В рабы возьми меня старуха-печь. Бросай в дрова стихотворенье смело и не гляди, куда уходит речь, куда оно само того хотело.
Не возмещай ущербу моему, какую есть не долгую утрату прошедшей ночи, полную луну, моё сокровище, мою награду.
Что было там за ночью, за луной: июля день не восходил девятый, сияло в небе юною звездой стихотворенье о числе десятом.
Девятый день июля не всходил – перо моё к десятому спешило. Хоть по стихи в степь за полночь ходил, в больном уме ничто не изменило.

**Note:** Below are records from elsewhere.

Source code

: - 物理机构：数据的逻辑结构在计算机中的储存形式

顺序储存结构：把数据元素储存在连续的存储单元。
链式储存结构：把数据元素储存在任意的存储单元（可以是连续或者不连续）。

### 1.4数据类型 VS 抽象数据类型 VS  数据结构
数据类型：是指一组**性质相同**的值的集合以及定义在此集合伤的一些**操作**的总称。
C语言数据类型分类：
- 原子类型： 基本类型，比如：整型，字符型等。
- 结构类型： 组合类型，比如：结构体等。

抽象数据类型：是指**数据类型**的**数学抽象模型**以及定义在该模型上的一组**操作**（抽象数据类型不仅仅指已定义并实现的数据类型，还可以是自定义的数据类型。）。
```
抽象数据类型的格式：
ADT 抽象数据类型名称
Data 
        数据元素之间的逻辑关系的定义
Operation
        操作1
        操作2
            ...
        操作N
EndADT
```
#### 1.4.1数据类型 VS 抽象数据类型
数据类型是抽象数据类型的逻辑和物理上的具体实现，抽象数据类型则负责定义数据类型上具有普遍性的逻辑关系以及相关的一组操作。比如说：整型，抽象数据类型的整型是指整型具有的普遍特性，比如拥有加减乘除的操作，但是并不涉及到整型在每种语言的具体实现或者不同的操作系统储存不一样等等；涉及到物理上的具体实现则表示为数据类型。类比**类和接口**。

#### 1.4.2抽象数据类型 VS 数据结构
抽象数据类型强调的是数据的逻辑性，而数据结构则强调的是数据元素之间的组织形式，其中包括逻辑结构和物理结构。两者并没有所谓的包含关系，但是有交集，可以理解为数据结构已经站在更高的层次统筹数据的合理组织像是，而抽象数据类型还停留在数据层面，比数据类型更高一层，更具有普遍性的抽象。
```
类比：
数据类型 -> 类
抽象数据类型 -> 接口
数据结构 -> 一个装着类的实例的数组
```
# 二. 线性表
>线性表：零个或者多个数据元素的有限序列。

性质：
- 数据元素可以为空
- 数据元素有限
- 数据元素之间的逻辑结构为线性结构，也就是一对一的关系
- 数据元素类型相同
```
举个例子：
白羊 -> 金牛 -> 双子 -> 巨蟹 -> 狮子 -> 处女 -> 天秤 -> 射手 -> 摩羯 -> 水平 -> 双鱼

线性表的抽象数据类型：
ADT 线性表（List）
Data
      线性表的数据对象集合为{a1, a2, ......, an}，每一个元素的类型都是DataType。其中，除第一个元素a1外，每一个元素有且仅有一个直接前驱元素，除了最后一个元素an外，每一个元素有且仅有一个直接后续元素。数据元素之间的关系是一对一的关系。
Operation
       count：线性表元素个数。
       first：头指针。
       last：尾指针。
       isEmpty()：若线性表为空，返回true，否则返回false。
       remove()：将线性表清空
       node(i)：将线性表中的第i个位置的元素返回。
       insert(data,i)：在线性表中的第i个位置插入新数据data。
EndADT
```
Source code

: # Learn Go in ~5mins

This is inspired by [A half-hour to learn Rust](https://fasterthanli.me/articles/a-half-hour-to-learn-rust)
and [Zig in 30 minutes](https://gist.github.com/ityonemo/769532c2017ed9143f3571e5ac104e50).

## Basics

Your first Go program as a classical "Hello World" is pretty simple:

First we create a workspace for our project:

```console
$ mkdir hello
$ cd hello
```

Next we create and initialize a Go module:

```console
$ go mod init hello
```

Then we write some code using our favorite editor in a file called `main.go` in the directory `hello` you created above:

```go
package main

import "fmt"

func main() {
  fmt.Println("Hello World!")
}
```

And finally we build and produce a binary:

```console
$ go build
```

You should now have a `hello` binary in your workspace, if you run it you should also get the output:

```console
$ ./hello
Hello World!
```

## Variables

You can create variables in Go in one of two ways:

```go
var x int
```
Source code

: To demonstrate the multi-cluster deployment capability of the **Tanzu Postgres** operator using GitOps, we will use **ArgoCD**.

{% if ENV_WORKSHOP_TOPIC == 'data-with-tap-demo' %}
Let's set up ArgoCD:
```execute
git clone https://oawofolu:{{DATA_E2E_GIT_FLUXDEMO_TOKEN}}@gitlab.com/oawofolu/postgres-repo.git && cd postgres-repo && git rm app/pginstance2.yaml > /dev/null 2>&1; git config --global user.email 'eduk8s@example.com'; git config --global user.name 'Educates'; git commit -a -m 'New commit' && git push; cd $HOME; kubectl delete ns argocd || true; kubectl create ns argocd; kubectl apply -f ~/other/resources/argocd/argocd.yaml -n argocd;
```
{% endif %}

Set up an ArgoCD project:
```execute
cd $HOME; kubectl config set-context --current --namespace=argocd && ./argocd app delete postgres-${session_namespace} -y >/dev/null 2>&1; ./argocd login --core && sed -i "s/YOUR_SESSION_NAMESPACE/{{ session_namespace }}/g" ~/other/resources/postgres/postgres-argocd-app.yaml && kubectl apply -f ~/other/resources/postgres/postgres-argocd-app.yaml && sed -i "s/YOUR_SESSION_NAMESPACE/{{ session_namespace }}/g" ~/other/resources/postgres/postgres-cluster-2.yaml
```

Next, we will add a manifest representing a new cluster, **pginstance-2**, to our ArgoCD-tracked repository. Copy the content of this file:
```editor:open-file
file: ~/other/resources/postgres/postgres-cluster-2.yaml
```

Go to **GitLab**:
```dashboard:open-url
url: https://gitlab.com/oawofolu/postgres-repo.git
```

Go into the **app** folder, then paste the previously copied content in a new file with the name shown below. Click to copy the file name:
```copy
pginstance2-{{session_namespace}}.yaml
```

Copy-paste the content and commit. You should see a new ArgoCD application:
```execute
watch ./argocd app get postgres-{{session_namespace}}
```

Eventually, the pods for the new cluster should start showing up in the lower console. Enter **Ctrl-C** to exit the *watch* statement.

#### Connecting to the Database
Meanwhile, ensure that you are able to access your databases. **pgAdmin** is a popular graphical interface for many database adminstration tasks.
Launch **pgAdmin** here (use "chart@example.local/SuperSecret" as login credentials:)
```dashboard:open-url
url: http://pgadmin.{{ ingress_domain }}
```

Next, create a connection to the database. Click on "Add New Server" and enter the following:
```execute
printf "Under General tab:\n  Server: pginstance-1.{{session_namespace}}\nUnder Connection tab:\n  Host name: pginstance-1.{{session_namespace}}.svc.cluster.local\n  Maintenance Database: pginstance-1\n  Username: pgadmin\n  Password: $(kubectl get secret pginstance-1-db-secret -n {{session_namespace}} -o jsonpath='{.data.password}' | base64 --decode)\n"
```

Что было дале: ночь, июль, темно. В окне горела лампа и трудилась, где разливали кислое вино и черт-те что в умах людей творилось.
Я не о них, они давно пьяны, им не нужны стихи, им надо драки. Они во внучку деда влюблены, пьют горячо и лают, как собаки.
Я о луне девятого числа, что окликала слово молодое. Куда б не завернула и не шла, хоть за огнём, за хлебом, за водою,
за нею соглядатай вёл дозор десятое число. Я это видел. Как совершалось тою ночью зло, как чёрт увёл луну в свою обитель.
«Луна живи же в тереме моём, коль в чайхане девятого июля, нет, силы жить. Владей моим столом, бумагою, пером, кроватью, стулом».
Я не гляжу, что происходит там за гранью смысла, чего знать не надо. Я безразлично отношусь к листам, как к торжествам и к праздничным нарядам.
Девятой ночи смуглая луна в зрачок упёрлась и слезою стала. Без друга, без подруг, всю жизнь одна. Была, жила, любила и страдала.
Ты знаешь печь, как тяжело луне в галактике. Ей тоже одиноко должно быть, как сейчас тебе и мне. Уже заря к нам просится с востока.
Ушла в слезу – навеки, навсегда. Печь тупо смотрит, недопонимает. Так я писал десятого числа (и если память мне не изменяет).
10 июля 2002 года Чапаевск The slaves take my old oven. Throw in a poem firewood safely and look where it goes, where it is itself of wishes.
Will not reimburse you think, which is not a long loss last night, the full moon, my treasure, my wages.
What was there for the night, the moon: July day has ascended the ninth, shining star in the sky yunoyu including a poem about the tenth.
The ninth day of July had risen - my pen to the tenth hurry. Though the poems by the steppe into the night went, a diseased mind, nothing has changed.
What dale: night, July, dark. In the lamp burned and worked, where bottled sour wine and God knows what was going on in people's minds.
I'm not talking about them, they have long drunk they do not need poetry, they must fight. They love to granddaughter grandfather drink hot and bark like dogs.
I'm on the moon of the ninth, that cried out to the word of the young. Where it had not been wrapped and did not go, at least for the fire, for bread, for water,
for her spy led watch tenth day. I saw it. How do evil toyu night like the devil moon has withdrawn to his abode.
"Moon also live in my mansion, stake in the teahouse of the ninth of July, no strength to live. Vladey my desk, paper, pen, bed, chair. "
I do not look what is happening there beyond the meaning of what not to know. I'm indifferent to the sheets, like the celebrations and festive attire.
Ninth dark night moon in the pupil and the tears began to put her. Without the other, without friends, all my life alone. There was, lived, loved and suffered.
Do you know the oven, how hard the Moon in the galaxy. She is also lonely It should be as it is now for you and me. Already dawn to us asking from the east.
She left in tears - for ever and ever. Oven stupid looking, misunderstood. So I wrote the tenth day (And if I remember correctly).